Beer foam is a noted fun-killer. Few things ruin the enjoyment of a cold one more than having your hands and clothes drenched in your drink. But now, Belgian food scientists have found a way to prevent this party-foul: with magnets!

So what causes a freshly opened, unshaken beer bottle to overflow? The main culprit is a protein called hydrophobin which dwells within the drink. Hydrophobins are created by a fungus that infects malt grains during the brewing process, attracting carbon-dioxide molecules within the beverage to the surface. Too many carbon-dioxide molecules at the beer's neck can cause the bottle to bubble over when it's opened, much to breweries' chagrin. This spontaneous foam overflow, called gushing, is a different process than what produces a frothy foam head in a freshly poured glass.

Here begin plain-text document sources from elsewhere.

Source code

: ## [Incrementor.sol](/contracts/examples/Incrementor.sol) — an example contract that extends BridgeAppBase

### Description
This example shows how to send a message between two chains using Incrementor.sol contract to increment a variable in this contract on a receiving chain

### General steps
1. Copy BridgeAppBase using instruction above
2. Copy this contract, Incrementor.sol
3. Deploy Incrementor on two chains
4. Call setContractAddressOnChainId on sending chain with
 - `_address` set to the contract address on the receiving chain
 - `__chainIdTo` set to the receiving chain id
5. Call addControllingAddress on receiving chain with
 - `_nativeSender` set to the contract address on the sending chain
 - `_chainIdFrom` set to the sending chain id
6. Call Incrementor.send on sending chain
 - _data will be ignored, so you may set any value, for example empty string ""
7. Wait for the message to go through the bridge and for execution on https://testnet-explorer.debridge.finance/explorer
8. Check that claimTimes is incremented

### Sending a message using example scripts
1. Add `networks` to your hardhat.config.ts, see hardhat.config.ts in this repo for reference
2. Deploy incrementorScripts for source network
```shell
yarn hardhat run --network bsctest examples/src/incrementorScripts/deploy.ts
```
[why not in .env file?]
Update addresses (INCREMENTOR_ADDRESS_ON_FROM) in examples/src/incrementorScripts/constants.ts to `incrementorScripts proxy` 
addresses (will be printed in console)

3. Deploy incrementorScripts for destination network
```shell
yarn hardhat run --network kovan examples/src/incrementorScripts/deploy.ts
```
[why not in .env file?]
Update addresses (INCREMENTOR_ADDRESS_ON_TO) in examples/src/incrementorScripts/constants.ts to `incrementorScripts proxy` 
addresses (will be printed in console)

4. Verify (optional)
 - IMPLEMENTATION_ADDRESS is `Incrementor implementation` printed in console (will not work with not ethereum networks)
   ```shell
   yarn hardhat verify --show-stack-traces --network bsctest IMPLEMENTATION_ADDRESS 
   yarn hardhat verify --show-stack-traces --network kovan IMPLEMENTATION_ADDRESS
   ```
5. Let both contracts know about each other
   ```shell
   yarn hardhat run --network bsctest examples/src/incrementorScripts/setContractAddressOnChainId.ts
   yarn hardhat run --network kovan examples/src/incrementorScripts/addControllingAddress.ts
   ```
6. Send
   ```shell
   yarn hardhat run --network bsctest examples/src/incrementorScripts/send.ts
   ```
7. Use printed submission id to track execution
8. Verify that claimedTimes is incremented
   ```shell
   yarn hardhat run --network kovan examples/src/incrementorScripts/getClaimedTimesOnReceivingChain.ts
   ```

To thwart the hydrophobins, brewers add extra hops into the mix. The hops, in addition to giving beer a bitter taste, act as an antifoaming agent that prevents the proteins from binding with carbon dioxide. But even with extra hops, beer can still erupt like a sudsy volcano. The Belgian scientists decided to try magnets after noticing that magnetic fields can disperse particles and help emulsify mayonnaise. So the team brewed a batch of beer in the Belgian Orval Brewery and after adding in the hops, passed the concoction through a glass tube that had a magnet wrapped around it.

What they found was that when the brew passed through the magnetic field, the hops broke apart and spread throughout the beverage, effectively increasing their surface area. With more surface area, the tiny antifoaming particles bound with more hydrophobins than whole hops could, the team reported in a paper set to appear in the January edition of the Journal of Food Engineering.

After the brew was complete, the team found not only that magnetized beer produced less foam, it only took a minute to achieve the results. The information allowed them to experiment with adding less hops, effectively making the beer less bitter.